Questi dissidi, che avrebbero potuto mettere in discussione definitivamente il rapporto tra regime e Santa Sede, vennero risolti con gli accordi del settembre 1931, attraverso i quali alle organizzazioni cattoliche venne permesso di continuare con le proprie attività purché non sconfinassero nel piano politico. Nonostante questa soluzione avesse fatto cadere l’illusione della «cattolicizzazione del fascismo», come l’aveva definita don Luigi Sturzo (p. 174), il mito dell’epoca concordataria era rimasto sostanzialmente integro. Ciò avvenne anche grazie alla promozione patriottica attuata dall’Azione cattolica nel tentativo di provare il proprio lealismo.
All’inizio degli anni Trenta il sodalizio tra fascismo e cattolicesimo dovette confrontarsi con un panorama internazionale che favoriva ulteriormente il consolidamento del mito dell’Italia cattolica. I capitoli VII e VIII sono infatti dedicati all’interpretazione del nazionalsocialismo tedesco come paganesimo e all’attribuzione di caratteri simili anche a un grande nemico del cattolicesimo contemporaneo: il comunismo sovietico. Moro indica inoltre la politica imperiale fascista, in particolare in Etiopia, e lo scoppio della guerra civile spagnola come momenti cruciali a livello internazionale che contribuirono all’avvicinamento della «nazione cattolica» a quella «fascista» (p. 268).
Le difficoltà nei rapporti tra cattolicesimo e fascismo tornarono però a farsi notare nella seconda metà degli anni Trenta.

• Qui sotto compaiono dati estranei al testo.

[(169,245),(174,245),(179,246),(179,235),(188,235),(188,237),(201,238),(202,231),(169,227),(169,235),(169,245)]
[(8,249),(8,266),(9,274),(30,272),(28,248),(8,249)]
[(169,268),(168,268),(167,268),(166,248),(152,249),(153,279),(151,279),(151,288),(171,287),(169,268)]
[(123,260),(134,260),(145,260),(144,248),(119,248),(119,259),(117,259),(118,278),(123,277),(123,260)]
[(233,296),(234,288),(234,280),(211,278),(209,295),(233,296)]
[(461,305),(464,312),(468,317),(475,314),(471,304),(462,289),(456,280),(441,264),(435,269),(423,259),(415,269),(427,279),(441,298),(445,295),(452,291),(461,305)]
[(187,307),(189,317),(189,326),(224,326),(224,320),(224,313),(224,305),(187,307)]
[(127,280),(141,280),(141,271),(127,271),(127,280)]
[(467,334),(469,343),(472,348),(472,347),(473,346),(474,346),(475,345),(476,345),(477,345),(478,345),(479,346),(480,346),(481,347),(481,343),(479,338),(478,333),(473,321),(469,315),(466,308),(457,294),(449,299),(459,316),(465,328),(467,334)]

Secondo l’autore le motivazioni di questa nuova contrazione sono da imputarsi principalmente a una condizione religiosa in costante declino. Il capitolo XI è quindi dedicato alla percezione della situazione da parte cattolica e alle attività a favore della moralità sostenute dall’Azione cattolica, tesa tra il sostegno al regime e la necessità di riaffermare i principi religiosi dei quali era portatrice. Allo stesso tempo però l’avvicinamento del regime alla Germania nazista e l’affermarsi dei regimi totalitari, compreso quello comunista in Russia, furono determinanti nel portare alla ricerca di una coscienza sociale religiosa, che sollevava dubbi anche sui benefici concordatari per il cattolicesimo in Italia.
Il regime era riuscito a riappacificare Stato e Chiesa con gli accordi del Laterano e aveva così alimentato il mito dell’Italia cattolica. Allo stesso tempo il cattolicesimo aveva definitivamente assunto una posizione fondamentale nel patriottismo italiano, tanto che anche dopo la caduta del fascismo, proprio il carattere cattolico fu al centro del nuovo ordine politico.

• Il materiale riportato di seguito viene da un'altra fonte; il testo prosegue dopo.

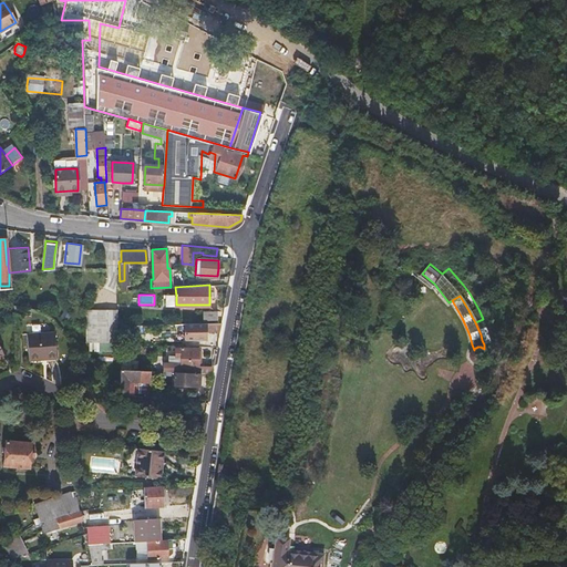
[(116,340),(116,326),(116,310),(85,309),(85,339),(116,340)]
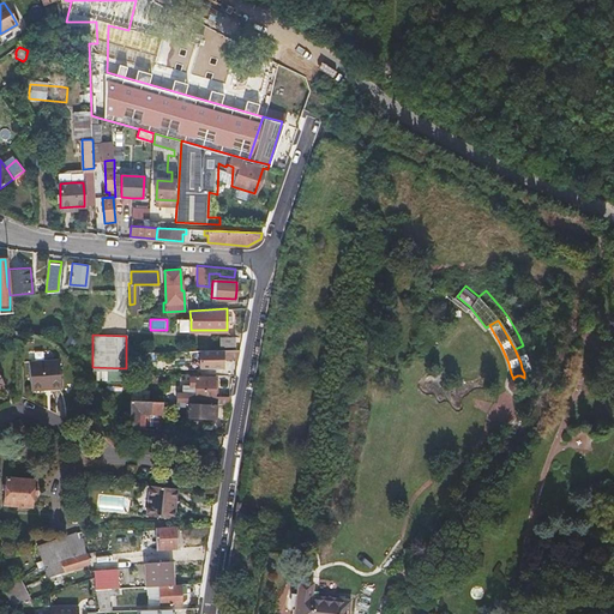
[(200,350),(200,359),(200,368),(220,368),(220,349),(200,350)]
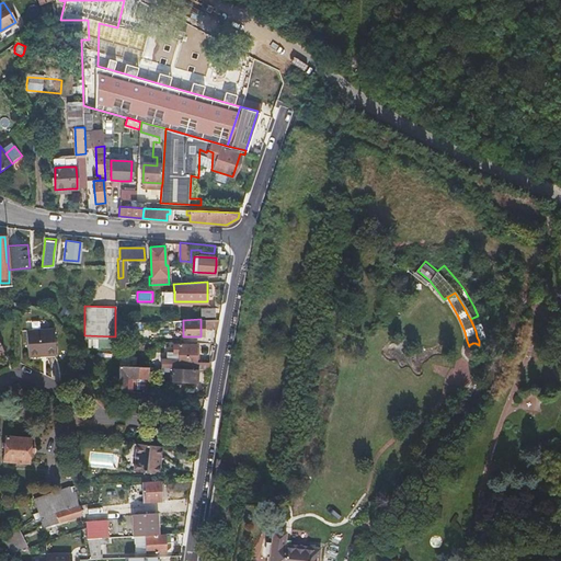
[(142,329),(142,320),(119,320),(119,329),(142,329)]
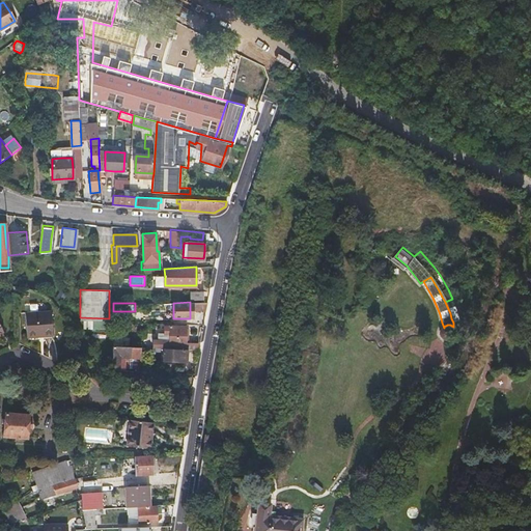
[(42,336),(46,336),(50,335),(48,311),(23,313),(26,336),(42,335),(42,336)]
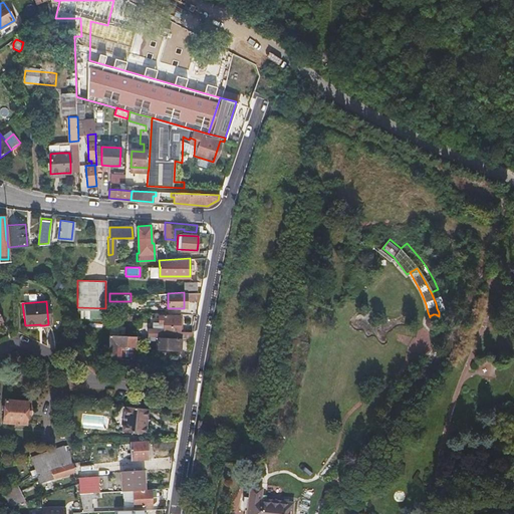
[(179,338),(179,332),(180,315),(159,314),(159,322),(164,322),(164,328),(150,327),(150,335),(158,336),(179,338)]
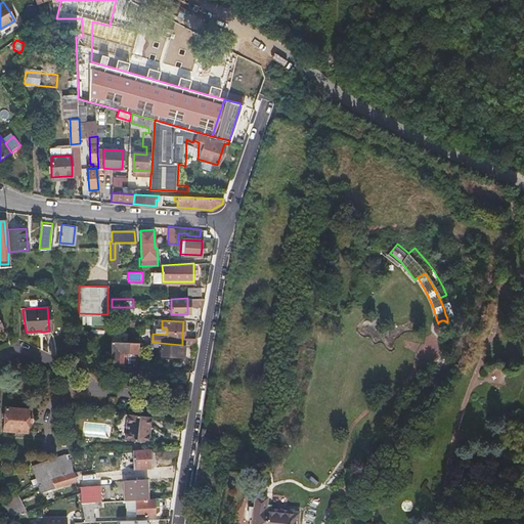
[(449,329),(450,328),(449,326),(449,324),(447,322),(446,321),(445,321),(444,320),(443,320),(442,320),(441,320),(440,321),(439,321),(438,322),(438,323),(437,325),(436,326),(436,328),(437,331),(439,333),(441,334),(442,334),(444,334),(445,334),(447,333),(449,331),(449,329)]
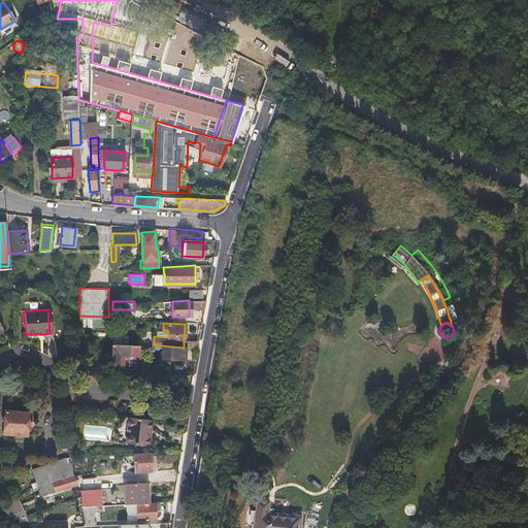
[(122,358),(120,358),(118,358),(119,352),(127,353),(127,356),(132,357),(132,352),(135,352),(134,359),(138,360),(139,350),(139,343),(111,341),(110,364),(118,365),(118,363),(122,363),(122,358)]
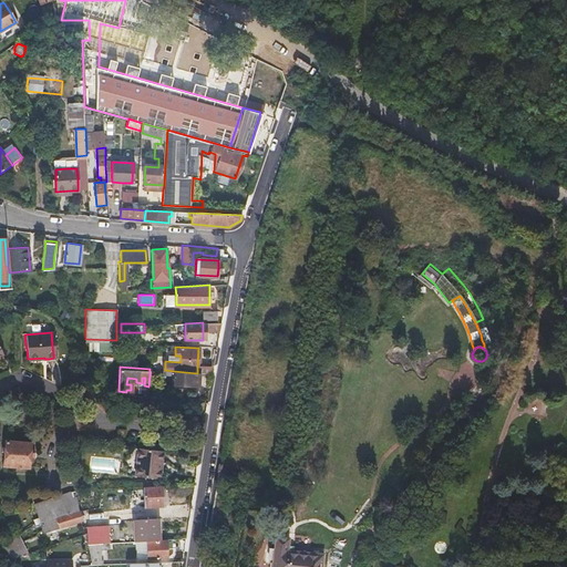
[(198,373),(197,373),(174,371),(174,383),(197,385),(198,373)]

Attraverso un'approfondita analisi del dibattito pubblico, pur mantenendo sempre l’attenzione al contesto sociale e politico europeo, Moro traccia una parabola convincente del rapporto tra fascismo e cattolicesimo, in cui la posizione dei cattolici rispetto al regime emerge come molto più complessa di quanto generalmente non sia stata descritta. Il mito dell’Italia cattolica risulta quindi un efficace strumento per leggere il Ventennio ma anche i primi anni della Repubblica.